DeePen: Penetration Testing for Audio Deepfake Detection
Nicolas Müller, Piotr Kawa, Adriana Stan, Thien-Phuc Doan, Souhwan Jung, Wei Herng Choong, Philip Sperl, Konstantin Böttinger
TL;DR
DeePen targets the robustness of audio deepfake detectors by performing model-agnostic penetration testing using $K=17$ signal-processing attacks applied to $N$ samples per class from the ASVspoof 2019 and MLAAD datasets, producing $2 \times N \times K$ modified samples with a $50/50$ train/test split. The approach reveals that both open-source and commercial detectors are vulnerable to simple attacks (e.g., time-stretching, background music), and that adaptive retraining can improve resilience but cannot fully neutralize all attacks. A greedy defense-selection method identifies a minimal subset of defenses that achieves performance comparable to retraining on all defenses, providing practical guidance for robust defense design and offering insights into the learned audio features.
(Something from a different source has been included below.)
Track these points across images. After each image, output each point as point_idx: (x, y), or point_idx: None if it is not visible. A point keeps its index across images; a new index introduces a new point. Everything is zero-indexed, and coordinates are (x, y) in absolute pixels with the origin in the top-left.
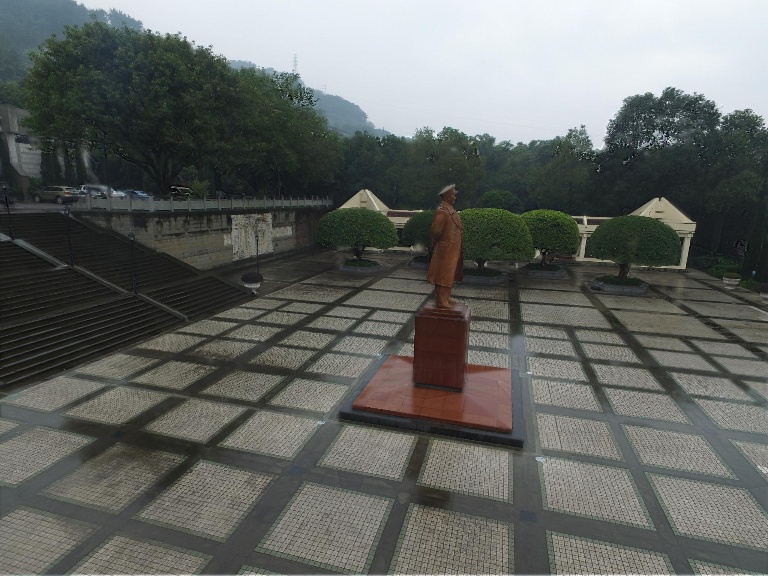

The authors release DeePen code to enable ongoing robustness evaluation across detectors and attack scenarios, underscoring the need for continual security assessment in audio deepfake detection.
Abstract
Deepfakes - manipulated or forged audio and video media - pose significant security risks to individuals, organizations, and society at large. To address these challenges, machine learning-based classifiers are commonly employed to detect deepfake content. In this paper, we assess the robustness of such classifiers through a systematic penetration testing methodology, which we introduce as DeePen. Our approach operates without prior knowledge of or access to the target deepfake detection models. Instead, it leverages a set of carefully selected signal processing modifications - referred to as attacks - to evaluate model vulnerabilities. Using DeePen, we analyze both real-world production systems and publicly available academic model checkpoints, demonstrating that all tested systems exhibit weaknesses and can be reliably deceived by simple manipulations such as time-stretching or echo addition. Furthermore, our findings reveal that while some attacks can be mitigated by retraining detection systems with knowledge of the specific attack, others remain persistently effective. We release all associated code.